If you don't mind me asking, what kind of workload requires this kind of "high-availability shenanigans". Sounds fascinating.

dinosaurdynasty · on Oct 27, 2022

9-1-1 callcenters often do, some use specialized server hardware that can in <1ms switch from one motherboard/CPU to another when it fails.

Apparently there are some workloads in finance that use similar hardware.

ale42 · on Oct 27, 2022

> Apparently there are some workloads in finance that use similar hardware.

Not surprising, I've heard from someone who worked at a financial institution doing high-speed trading that basically every ms counts for them.

touisteur · on Oct 27, 2022

Every microsecond, and HFT people rent datacenter space the closest possible to physical exchanges... When speed of light is your main concern, maybe the Linux kernel is not your friend anymore (although dpdk can help here). I'm happy people keep pushing the kernel so hard, and still try to keep the kernel generic and composable, so we can profit from this huge, amazing work.

touisteur · on Oct 27, 2022

Often times it's mission critical systems where latency is key, for many reasons:

- you have a human in the loop to take a split second decision, every millisecond counts

- you have a very short time to perform 'looped' operations - where the result of one measurement must be taken into account to effect the next measurement (adaptive optics, some radar systems, some mechanical control loops) and you can't wait.

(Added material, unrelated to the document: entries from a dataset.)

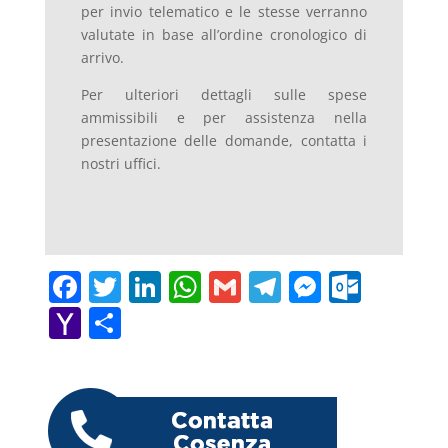
per invio telematico e le stesse verranno
valutate in base all’ordine cronologico di
arrivo.
Per ulteriori dettagli sulle spese
ammissibili e per assistenza nella
presentazione delle domande, contatta i
nostri uffici.
F
T
Li
W
G
T
M
O
a
w
n
h
m
el
e
ut
Y
C
c
itt
k
at
ai
e
ss
lo
a
o
e
er
e
s
l
gr
e
o
h
n
b
dI
A
a
n
k.
o
di
o
n
p
m
g
c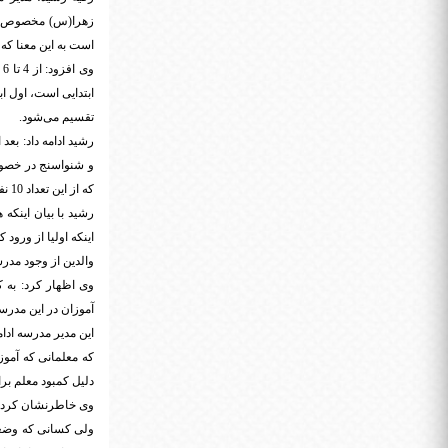
است به این معنا که
ابتدایی است، اول ابت
تقسیم می‌شود.
رشید ادامه داد: بع
که از این تعداد 10 نفر در پایه اول ابتدایی تحصیل می‌کنند.
رشید با بیان اینکه
اینکه اولیا از ورو
والدین از وجود مد
وی اظهار کرد: به ک
آموزان در این مدرس
این مدیر مدرسه ادا
که معلمانی که آموز
دلیل کمبود معلم بر
وی خاطرنشان کرد: و
ولی کسانی که وضعیت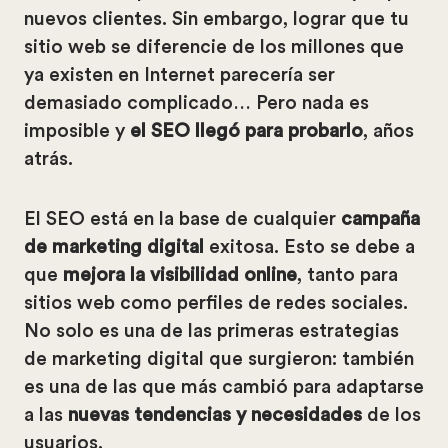
nuevos clientes. Sin embargo, lograr que tu
sitio web se diferencie de los millones que
ya existen en Internet parecería ser
demasiado complicado… Pero nada es
imposible y
el SEO llegó para probarlo
, años
atrás.
El SEO está en la base de cualquier
campaña
de marketing digital
exitosa. Esto se debe a
que
mejora la visibilidad online
, tanto para
sitios web como perfiles de redes sociales.
No solo es una de las primeras estrategias
de marketing digital que surgieron: también
es una de las que más cambió para adaptarse
a las
nuevas tendencias y necesidades
de los
usuarios.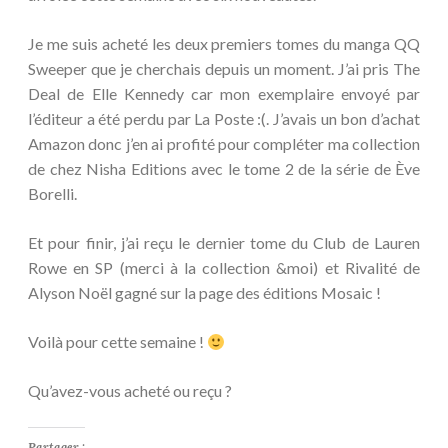
Je me suis acheté les deux premiers tomes du manga QQ
Sweeper que je cherchais depuis un moment. J’ai pris The
Deal de Elle Kennedy car mon exemplaire envoyé par
l’éditeur a été perdu par La Poste :(. J’avais un bon d’achat
Amazon donc j’en ai profité pour compléter ma collection
de chez Nisha Editions avec le tome 2 de la série de Ève
Borelli.
Et pour finir, j’ai reçu le dernier tome du Club de Lauren
Rowe en SP (merci à la collection &moi) et Rivalité de
Alyson Noël gagné sur la page des éditions Mosaic !
Voilà pour cette semaine !
Qu’avez-vous acheté ou reçu ?
Partager :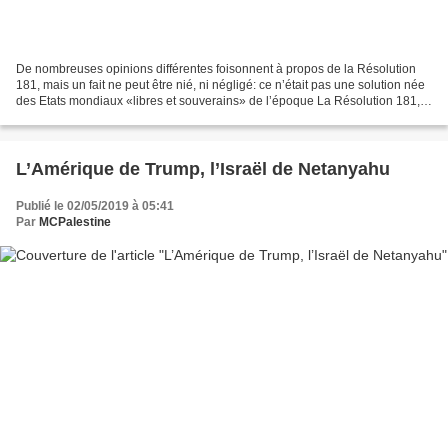
De nombreuses opinions différentes foisonnent à propos de la Résolution
181, mais un fait ne peut être nié, ni négligé: ce n’était pas une solution née
des Etats mondiaux «libres et souverains» de l’époque La Résolution 181,
approuvée par l’Assemblée...
L’Amérique de Trump, l’Israël de Netanyahu
Publié le 02/05/2019 à 05:41
Par
MCPalestine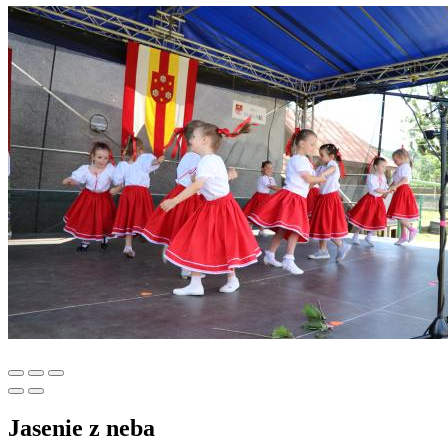
Jasenie z neba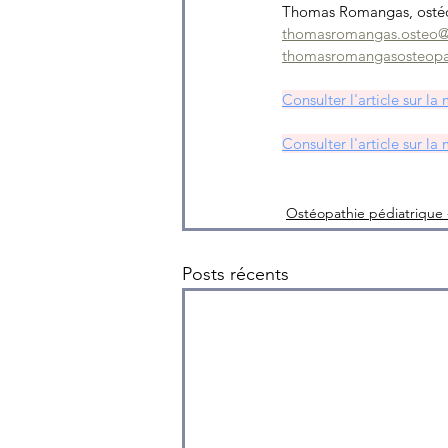
Thomas Romangas, ostéop
thomasromangas.osteo
thomasromangasosteopat
Consulter l'article sur l
Consulter l'article sur l
Ostéopathie pédiatrique 
Posts récents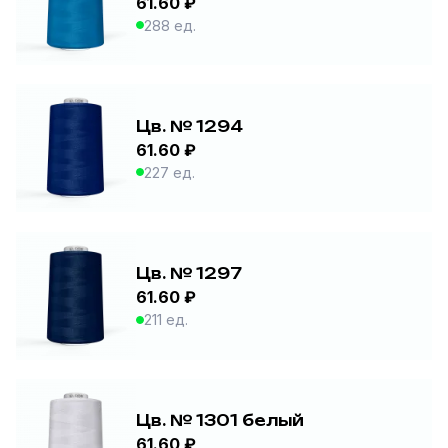
61.60 ₽
288 ед.
Цв. № 1294
61.60 ₽
227 ед.
Цв. № 1297
61.60 ₽
211 ед.
Цв. № 1301 белый
61.60 ₽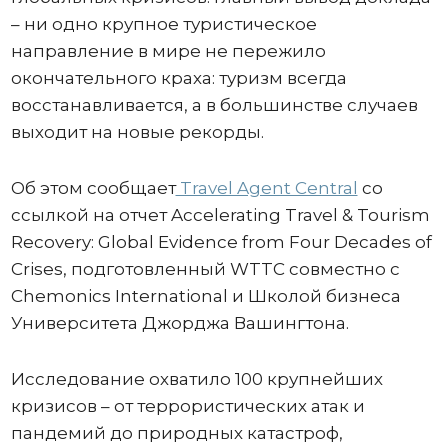
– ни одно крупное туристическое
направление в мире не пережило
окончательного краха: туризм всегда
восстанавливается, а в большинстве случаев
выходит на новые рекорды.
Об этом сообщает
Travel Agent Central
со
ссылкой на отчет Accelerating Travel & Tourism
Recovery: Global Evidence from Four Decades of
Crises, подготовленный WTTC совместно с
Chemonics International и Школой бизнеса
Университета Джорджа Вашингтона.
Исследование охватило 100 крупнейших
кризисов – от террористических атак и
пандемий до природных катастроф,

You'd think 'oh but you got more than 1 ms for that' Well not always since one must take into account the time to detect the failure, and the time to switch other parts of the system (which sometimes must be done in sequence with the connection takeover).

I'd say 'forget tcp' there but we don't always get to decide the comm layer...

hamandcheese · on Oct 27, 2022

If RDS could fail over in 1ms I would be extremely happy. In practice, a few minutes of downtime for things like DB upgrades is usually acceptable in the business I am in, however this is enough time to cause quite a lot of alerting noise.

If the window of unavailability was instead 1ms, there would be dramatically less noise, potentially none.

u8080 · on Oct 27, 2022

Such redundance shenanigans used in Cellular networks, single node could handle thousands calls at the same time.

remram · on Oct 26, 2022

How do you know about the other machine's outgoing connections in real-time?

touisteur · on Oct 27, 2022

You capture and stream the state of the connection as often and fast as you can. Ideally the tcp state would be streamed in the same operation as checkpointing, still in io_uring.